What could I say? “How does it feel to be cutting in line, to be taking a spot from someone who needs it?” Is it polite to ask? Am I wrong to be horrified?

Or am I no better — a millennial mom, saved by Twitter?

Former Supreme Court Justice Louis Brandeis said each state is a “laboratory” of experiment­ation and change. As such, they are proving very aptly that there are countless ways to fail in distributi­ng the vaccine fairly and efficientl­y.

What is going on in Los Angeles is being played out in major cities across America. I am in East L.A., a predominan­tly Hispanic community. The line did have some Hispanics, but nowhere near the 49 percent of the county population they make up. It was mostly whites and Asians. It was hard to find parking. There were lots of nice cars.

It was an easy 25 minutes from the other side of the world.

When will people with lung disease and heart failure get the vaccine?

Is it that we don’t trust doctors not to help patients cut in line ahead of those with serious breathing problems? Or worse, not to do what that Florida nursing home did in sponsoring a vaccinatio­n event for its board members and major donors?

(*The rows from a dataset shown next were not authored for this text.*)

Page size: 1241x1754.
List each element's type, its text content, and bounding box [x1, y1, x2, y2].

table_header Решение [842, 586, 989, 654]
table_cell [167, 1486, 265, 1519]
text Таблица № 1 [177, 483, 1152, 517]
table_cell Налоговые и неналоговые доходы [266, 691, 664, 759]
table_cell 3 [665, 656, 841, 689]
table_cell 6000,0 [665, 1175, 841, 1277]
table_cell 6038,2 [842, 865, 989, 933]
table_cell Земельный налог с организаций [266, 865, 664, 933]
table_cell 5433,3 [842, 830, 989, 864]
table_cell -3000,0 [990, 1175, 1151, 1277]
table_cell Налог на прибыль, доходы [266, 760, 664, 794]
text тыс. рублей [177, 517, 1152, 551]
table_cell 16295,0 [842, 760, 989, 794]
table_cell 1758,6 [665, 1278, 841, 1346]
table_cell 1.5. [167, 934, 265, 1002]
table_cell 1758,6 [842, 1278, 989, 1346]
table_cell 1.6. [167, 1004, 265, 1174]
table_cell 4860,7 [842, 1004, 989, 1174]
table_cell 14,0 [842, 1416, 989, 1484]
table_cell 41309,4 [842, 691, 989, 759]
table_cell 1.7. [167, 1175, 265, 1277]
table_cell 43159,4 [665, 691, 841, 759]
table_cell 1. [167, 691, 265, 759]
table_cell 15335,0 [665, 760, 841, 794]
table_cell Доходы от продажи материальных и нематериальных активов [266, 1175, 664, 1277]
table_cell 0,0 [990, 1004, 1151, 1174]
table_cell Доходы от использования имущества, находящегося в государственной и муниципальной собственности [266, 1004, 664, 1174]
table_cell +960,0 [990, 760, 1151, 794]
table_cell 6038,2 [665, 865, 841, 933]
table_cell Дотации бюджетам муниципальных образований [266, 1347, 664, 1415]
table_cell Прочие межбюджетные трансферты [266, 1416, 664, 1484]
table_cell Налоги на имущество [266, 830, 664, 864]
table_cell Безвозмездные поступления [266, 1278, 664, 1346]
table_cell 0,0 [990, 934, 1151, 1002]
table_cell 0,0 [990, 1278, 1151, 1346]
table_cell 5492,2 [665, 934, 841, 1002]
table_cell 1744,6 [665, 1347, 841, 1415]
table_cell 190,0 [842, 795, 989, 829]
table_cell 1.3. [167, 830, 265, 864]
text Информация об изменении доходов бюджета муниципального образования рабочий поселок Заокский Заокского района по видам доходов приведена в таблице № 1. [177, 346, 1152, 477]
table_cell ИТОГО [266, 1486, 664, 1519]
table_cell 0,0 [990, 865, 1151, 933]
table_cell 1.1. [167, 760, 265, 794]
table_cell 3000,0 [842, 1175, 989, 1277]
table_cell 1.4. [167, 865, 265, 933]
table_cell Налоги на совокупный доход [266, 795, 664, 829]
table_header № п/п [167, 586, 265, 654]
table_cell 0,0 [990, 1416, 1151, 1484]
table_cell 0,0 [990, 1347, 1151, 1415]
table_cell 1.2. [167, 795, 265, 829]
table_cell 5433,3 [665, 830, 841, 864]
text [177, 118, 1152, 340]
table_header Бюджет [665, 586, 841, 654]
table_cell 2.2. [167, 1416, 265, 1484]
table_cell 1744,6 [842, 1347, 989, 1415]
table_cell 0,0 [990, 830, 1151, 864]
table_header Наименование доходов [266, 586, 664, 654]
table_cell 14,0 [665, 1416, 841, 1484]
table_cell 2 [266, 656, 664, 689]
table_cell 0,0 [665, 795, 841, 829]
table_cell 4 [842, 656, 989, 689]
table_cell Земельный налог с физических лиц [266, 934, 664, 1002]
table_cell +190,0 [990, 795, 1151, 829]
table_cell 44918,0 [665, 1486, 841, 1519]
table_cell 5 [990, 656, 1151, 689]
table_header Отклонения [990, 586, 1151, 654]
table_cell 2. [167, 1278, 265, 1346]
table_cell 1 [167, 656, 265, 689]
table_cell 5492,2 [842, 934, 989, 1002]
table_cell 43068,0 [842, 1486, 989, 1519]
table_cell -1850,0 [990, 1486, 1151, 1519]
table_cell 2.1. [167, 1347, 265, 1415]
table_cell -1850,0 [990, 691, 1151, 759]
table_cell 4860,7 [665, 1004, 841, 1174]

You hear the stories: rich people being vaccinated by celebrity doctors, trips to Israel, 53-year-olds with fake IDS. One woman’s son claimed he was her caregiver and had forgotten his ID. The site had already had some cancellati­ons that day, so he got lucky.

Then there is a doctor I know who gave a shot to one of his sickest patients, who happens to be 63. That didn’t bother me at all. The spirit of the law. Or the hobgoblin of a simple mind?

I was a little girl when they lined up cups of orange juice and we all drank up so no one would ever get polio and end up in an iron lung. I remember the iron lung part especially. We drank every drop.

We are all the beneficiar­ies of the greatest scientific minds to ever develop a vaccine so swiftly. Now it’s our turn.